### Your instructions
What lines in the records below hold the string "报告期内"? Please show them.

Records from a data source:
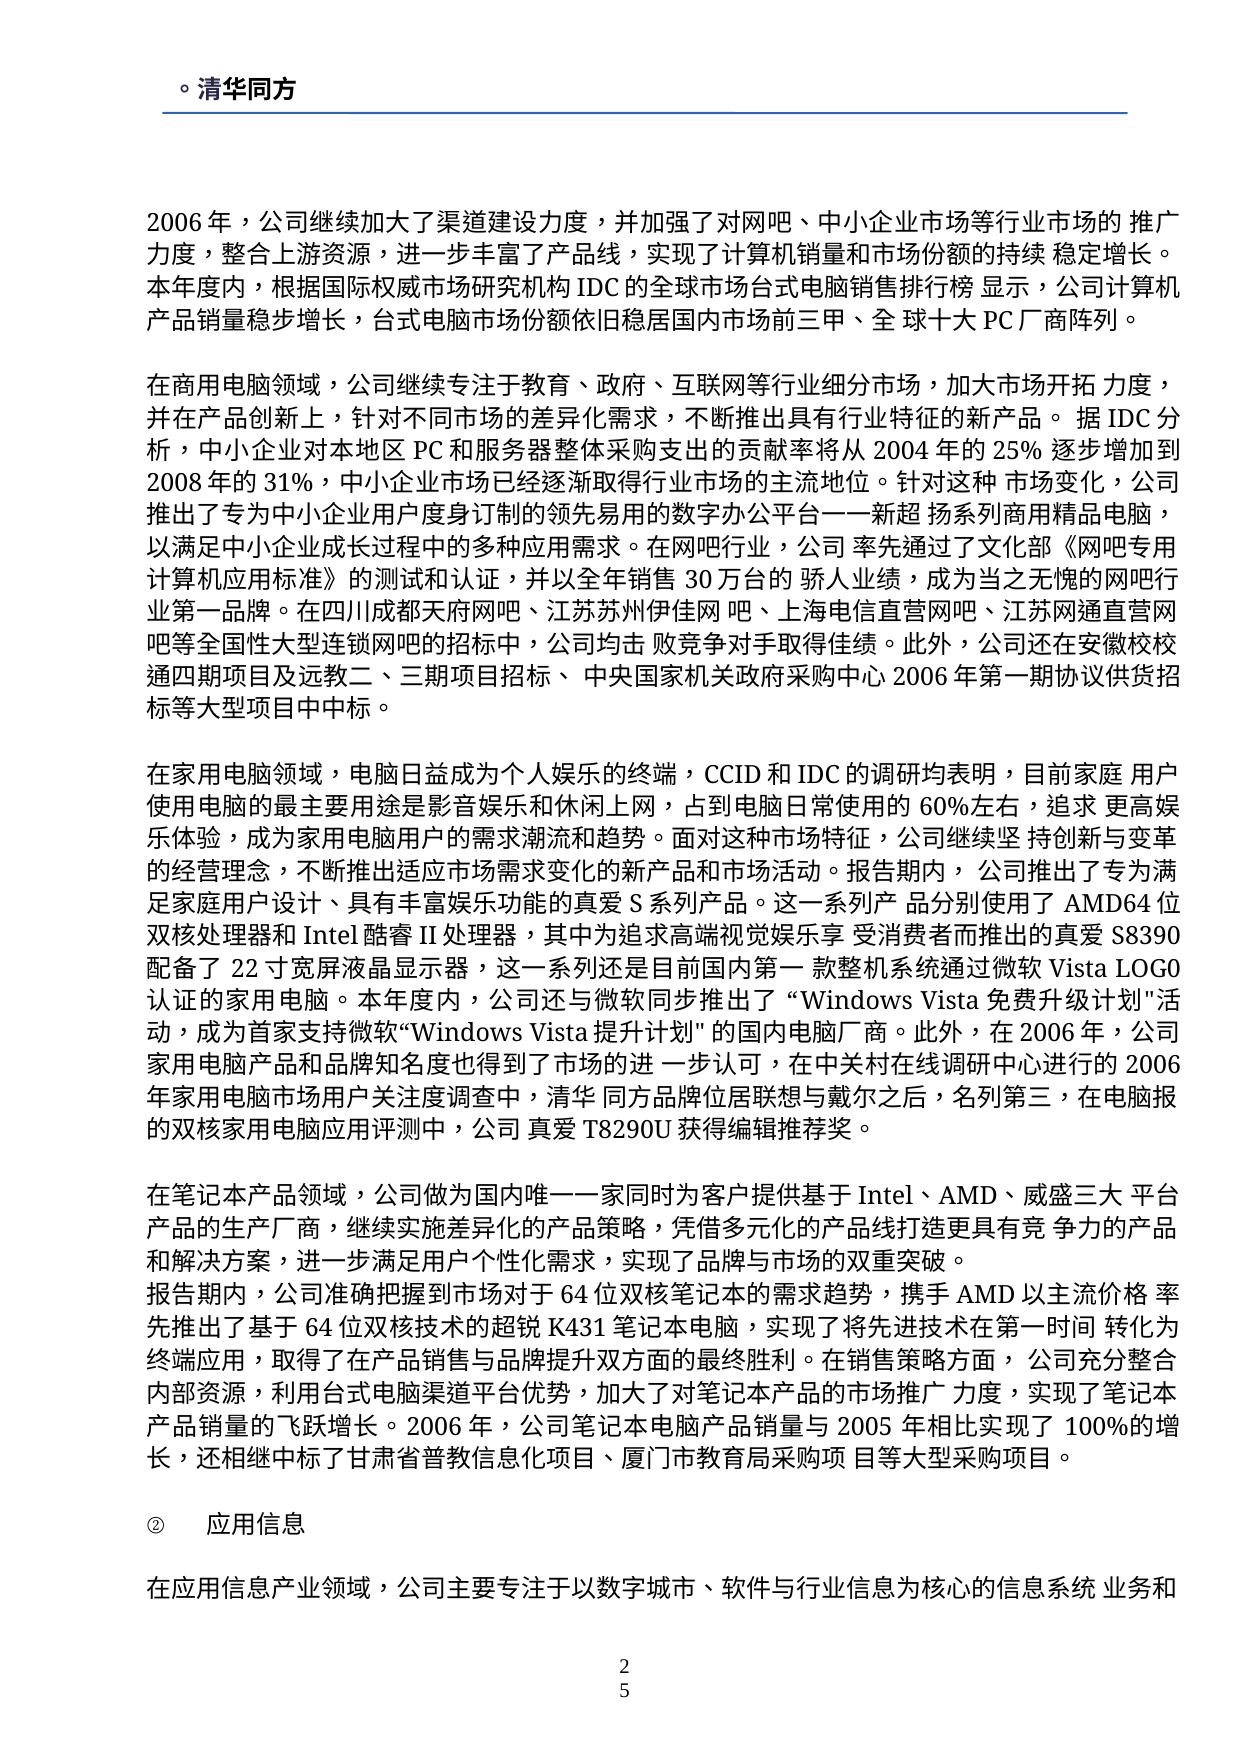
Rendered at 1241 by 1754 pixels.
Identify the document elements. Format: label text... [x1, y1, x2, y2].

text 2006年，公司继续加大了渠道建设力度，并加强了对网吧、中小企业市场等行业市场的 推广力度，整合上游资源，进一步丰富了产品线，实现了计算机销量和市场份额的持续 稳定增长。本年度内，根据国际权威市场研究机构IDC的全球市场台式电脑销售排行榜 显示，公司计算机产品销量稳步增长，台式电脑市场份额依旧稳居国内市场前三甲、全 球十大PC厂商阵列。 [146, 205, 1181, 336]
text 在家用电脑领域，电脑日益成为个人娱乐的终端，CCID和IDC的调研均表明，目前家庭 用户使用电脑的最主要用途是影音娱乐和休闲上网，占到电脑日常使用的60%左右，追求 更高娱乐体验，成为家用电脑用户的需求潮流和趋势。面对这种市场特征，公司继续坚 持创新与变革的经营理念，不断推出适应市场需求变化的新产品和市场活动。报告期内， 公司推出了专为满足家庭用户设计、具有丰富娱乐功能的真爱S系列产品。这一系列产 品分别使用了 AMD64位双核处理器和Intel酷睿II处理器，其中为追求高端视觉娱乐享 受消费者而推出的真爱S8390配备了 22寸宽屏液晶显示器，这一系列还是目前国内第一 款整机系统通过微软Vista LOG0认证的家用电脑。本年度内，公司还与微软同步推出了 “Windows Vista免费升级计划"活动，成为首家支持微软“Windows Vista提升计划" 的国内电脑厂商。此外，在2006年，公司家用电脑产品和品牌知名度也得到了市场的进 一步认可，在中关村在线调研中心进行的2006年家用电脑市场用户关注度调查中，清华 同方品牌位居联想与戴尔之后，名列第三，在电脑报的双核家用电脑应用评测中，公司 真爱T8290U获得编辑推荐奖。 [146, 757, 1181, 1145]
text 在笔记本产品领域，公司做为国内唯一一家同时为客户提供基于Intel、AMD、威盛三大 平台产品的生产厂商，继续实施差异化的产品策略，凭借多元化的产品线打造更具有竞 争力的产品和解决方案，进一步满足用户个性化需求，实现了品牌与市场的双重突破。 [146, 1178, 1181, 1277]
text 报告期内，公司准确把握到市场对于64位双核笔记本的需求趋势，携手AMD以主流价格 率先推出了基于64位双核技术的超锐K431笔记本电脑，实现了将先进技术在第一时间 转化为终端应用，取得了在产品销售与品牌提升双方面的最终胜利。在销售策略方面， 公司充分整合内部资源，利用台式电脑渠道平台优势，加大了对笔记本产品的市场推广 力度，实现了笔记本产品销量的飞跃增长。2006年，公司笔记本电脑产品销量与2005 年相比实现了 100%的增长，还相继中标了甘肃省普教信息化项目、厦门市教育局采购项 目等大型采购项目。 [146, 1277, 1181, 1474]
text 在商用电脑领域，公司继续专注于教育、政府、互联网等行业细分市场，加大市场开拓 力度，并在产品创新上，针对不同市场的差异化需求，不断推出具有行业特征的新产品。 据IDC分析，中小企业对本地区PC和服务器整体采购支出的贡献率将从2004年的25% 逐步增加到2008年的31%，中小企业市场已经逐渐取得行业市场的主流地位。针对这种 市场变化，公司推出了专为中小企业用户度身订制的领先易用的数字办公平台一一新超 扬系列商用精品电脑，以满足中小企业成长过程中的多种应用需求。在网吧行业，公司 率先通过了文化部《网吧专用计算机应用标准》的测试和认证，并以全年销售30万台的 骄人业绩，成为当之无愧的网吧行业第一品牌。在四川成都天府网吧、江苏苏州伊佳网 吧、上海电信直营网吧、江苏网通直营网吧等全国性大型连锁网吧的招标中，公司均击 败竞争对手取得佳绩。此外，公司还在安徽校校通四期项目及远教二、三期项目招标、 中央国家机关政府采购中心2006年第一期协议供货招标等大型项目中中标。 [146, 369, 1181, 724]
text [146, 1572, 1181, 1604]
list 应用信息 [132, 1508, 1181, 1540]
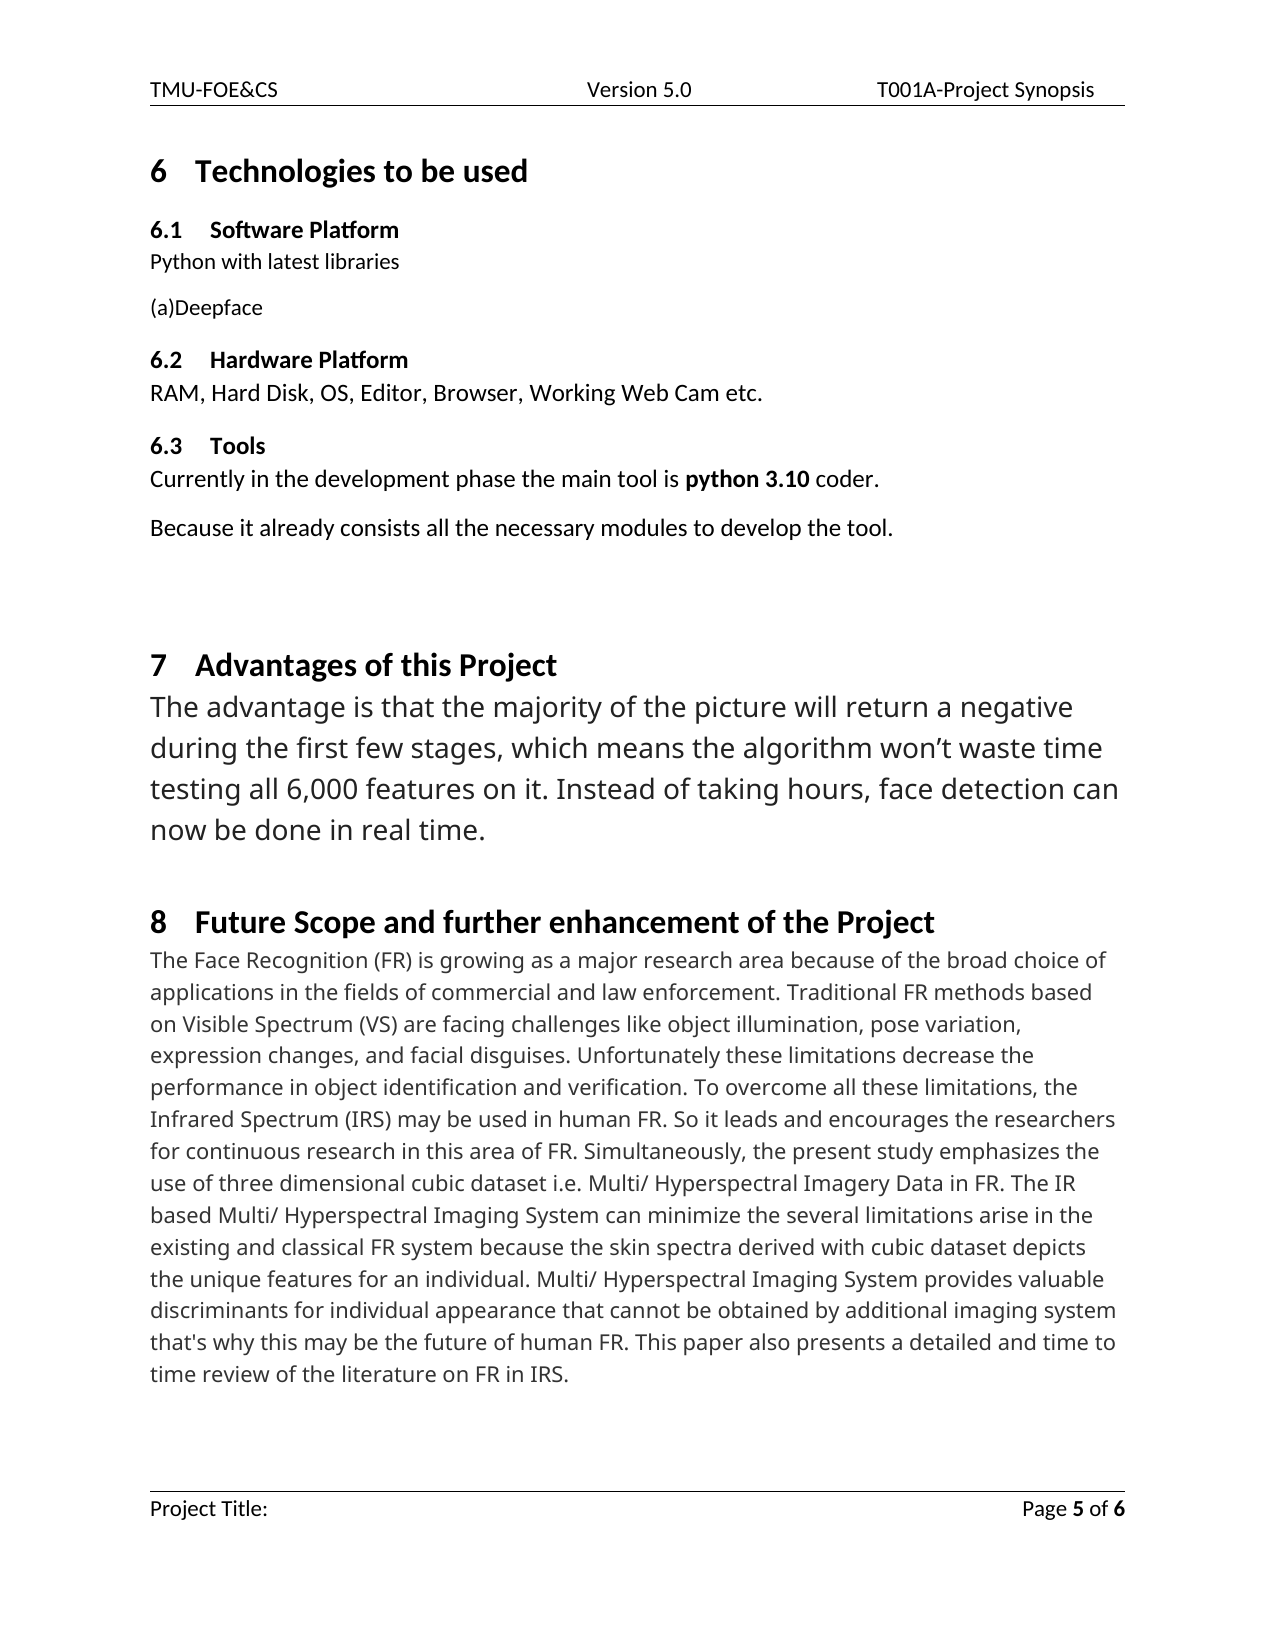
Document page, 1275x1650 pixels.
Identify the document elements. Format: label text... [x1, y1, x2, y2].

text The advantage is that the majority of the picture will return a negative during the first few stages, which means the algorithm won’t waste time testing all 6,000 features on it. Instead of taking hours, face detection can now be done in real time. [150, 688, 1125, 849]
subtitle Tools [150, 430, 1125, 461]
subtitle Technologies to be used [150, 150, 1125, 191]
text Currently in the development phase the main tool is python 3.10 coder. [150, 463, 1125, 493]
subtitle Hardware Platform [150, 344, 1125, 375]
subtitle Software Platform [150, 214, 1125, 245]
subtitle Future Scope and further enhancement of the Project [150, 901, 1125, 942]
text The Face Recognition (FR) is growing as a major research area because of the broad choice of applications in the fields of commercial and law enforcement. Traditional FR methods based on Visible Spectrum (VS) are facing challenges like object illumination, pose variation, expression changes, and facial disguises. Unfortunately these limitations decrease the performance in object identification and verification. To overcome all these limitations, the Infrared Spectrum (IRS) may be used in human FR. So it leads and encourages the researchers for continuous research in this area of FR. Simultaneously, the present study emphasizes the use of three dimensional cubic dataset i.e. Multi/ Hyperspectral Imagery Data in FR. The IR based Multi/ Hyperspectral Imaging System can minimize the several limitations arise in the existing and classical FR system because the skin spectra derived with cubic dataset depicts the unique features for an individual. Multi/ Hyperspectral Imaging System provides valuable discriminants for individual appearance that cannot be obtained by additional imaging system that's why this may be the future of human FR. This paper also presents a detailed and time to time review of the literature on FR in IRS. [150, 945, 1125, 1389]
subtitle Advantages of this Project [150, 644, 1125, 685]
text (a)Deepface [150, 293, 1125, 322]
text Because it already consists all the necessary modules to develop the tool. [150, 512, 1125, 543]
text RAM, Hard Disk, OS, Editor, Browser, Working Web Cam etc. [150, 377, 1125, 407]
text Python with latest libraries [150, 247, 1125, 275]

### Answer area
text 在家用电脑领域，电脑日益成为个人娱乐的终端，CCID和IDC的调研均表明，目前家庭 用户使用电脑的最主要用途是影音娱乐和休闲上网，占到电脑日常使用的60%左右，追求 更高娱乐体验，成为家用电脑用户的需求潮流和趋势。面对这种市场特征，公司继续坚 持创新与变革的经营理念，不断推出适应市场需求变化的新产品和市场活动。报告期内， 公司推出了专为满足家庭用户设计、具有丰富娱乐功能的真爱S系列产品。这一系列产 品分别使用了 AMD64位双核处理器和Intel酷睿II处理器，其中为追求高端视觉娱乐享 受消费者而推出的真爱S8390配备了 22寸宽屏液晶显示器，这一系列还是目前国内第一 款整机系统通过微软Vista LOG0认证的家用电脑。本年度内，公司还与微软同步推出了 “Windows Vista免费升级计划"活动，成为首家支持微软“Windows Vista提升计划" 的国内电脑厂商。此外，在2006年，公司家用电脑产品和品牌知名度也得到了市场的进 一步认可，在中关村在线调研中心进行的2006年家用电脑市场用户关注度调查中，清华 同方品牌位居联想与戴尔之后，名列第三，在电脑报的双核家用电脑应用评测中，公司 真爱T8290U获得编辑推荐奖。 [146, 757, 1181, 1145]
text 报告期内，公司准确把握到市场对于64位双核笔记本的需求趋势，携手AMD以主流价格 率先推出了基于64位双核技术的超锐K431笔记本电脑，实现了将先进技术在第一时间 转化为终端应用，取得了在产品销售与品牌提升双方面的最终胜利。在销售策略方面， 公司充分整合内部资源，利用台式电脑渠道平台优势，加大了对笔记本产品的市场推广 力度，实现了笔记本产品销量的飞跃增长。2006年，公司笔记本电脑产品销量与2005 年相比实现了 100%的增长，还相继中标了甘肃省普教信息化项目、厦门市教育局采购项 目等大型采购项目。 [146, 1277, 1181, 1474]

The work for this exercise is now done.